Construction and Analysis of an Immune-Related Gene Prognostic Index for Bladder Cancer

Abstract

Objective: To construct an Immune-Related Gene Prognostic Index (IRGPI) for bladder cancer using a bioanalytical approach to analyze its molecular and immunological characteristics, as well as to assess the benefit of Immune Checkpoint Inhibitor (ICI) therapy in the IRGPI-defined bladder cancer subgroup. Methods: Twenty-nine immune-related pivotal genes were identified by Weighted Gene Co-expression Network Analysis (WGCNA) based on The Cancer Genome Atlas (TCGA) bladder cancer immune dataset (n = 433). Six genes were identified using a multifactorial Cox regression approach to construct the IRGPI and validated against the Gene Expression Omnibus (GEO) dataset (n = 256). Then, molecular and immunological features in the subgroups defined by IRGPI were synthesized by GSEA, Kaplan-Meier survival curves, and other methods, and the benefit of ICI treatment was assessed. Results: IRGPI was constructed based on six genes including AHNAK, ILK, OGN, PDGFD, PPARGC1B, and JAM3. Patients with low IRGPI had better Overall Survival (OS) than those with high IRGPI, which was confirmed in the validation cohort of GEO. Pooled analysis showed that the low IRGPI subgroup was associated with higher infiltration of CD8 T cells, activated memory CD4 T cells, and could benefit from ICI treatment.

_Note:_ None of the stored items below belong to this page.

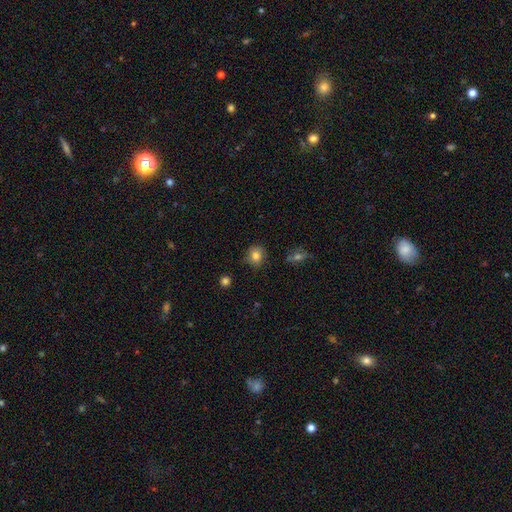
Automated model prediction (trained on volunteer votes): Q: Smooth or featured?
A: smooth (81%); runner-up: star or artifact (11%)
Q: How rounded?
A: round (82%); runner-up: in between (17%)
Q: Merging?
A: none (81%); runner-up: minor disturbance (14%)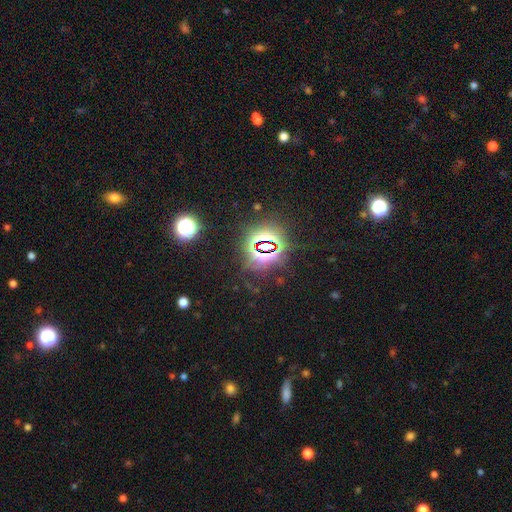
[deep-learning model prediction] Q: Smooth or featured?
A: star or artifact (81%); runner-up: smooth (12%)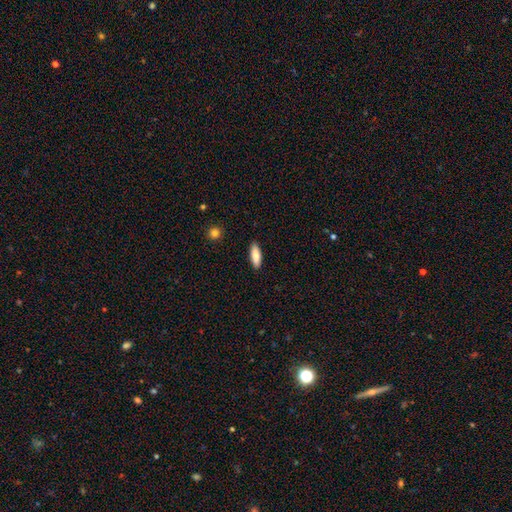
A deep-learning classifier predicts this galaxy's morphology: A smooth galaxy with no disk features (83%) that is in between round and cigar-shaped (60%).

Vote fractions:
- Smooth or featured? smooth: 83% / featured or disk: 11% / star or artifact: 6%
- How rounded? in between: 60% / cigar-shaped: 38% / round: 2%
- Merging? none: 90% / minor disturbance: 8% / major disturbance: 2% / merger: 1%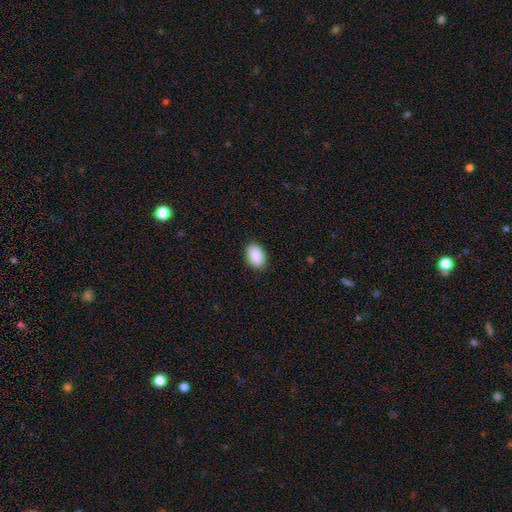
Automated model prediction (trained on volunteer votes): The model was most divided on "how rounded": in between: 89%, round: 10%, cigar-shaped: 1%. More confident: smooth or featured — smooth (91%); merging — none (89%).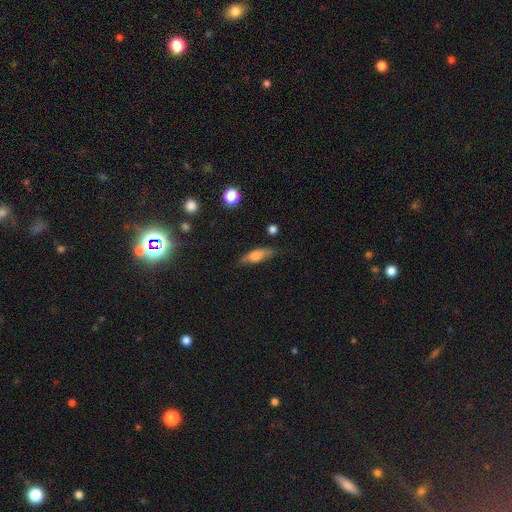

Meanwhile, high IRGPI subgroups were associated with higher resting memory CD4T cells, M0 macrophages, and M2 macrophage content, immunosuppression, and benefited less from ICI treatment. Conclusion: IRGPI is a novel biomarker with better efficacy in differentiating the prognosis of bladder cancer, molecular and immune features, and evaluation of ICI therapy for individualized treatment of bladder cancer.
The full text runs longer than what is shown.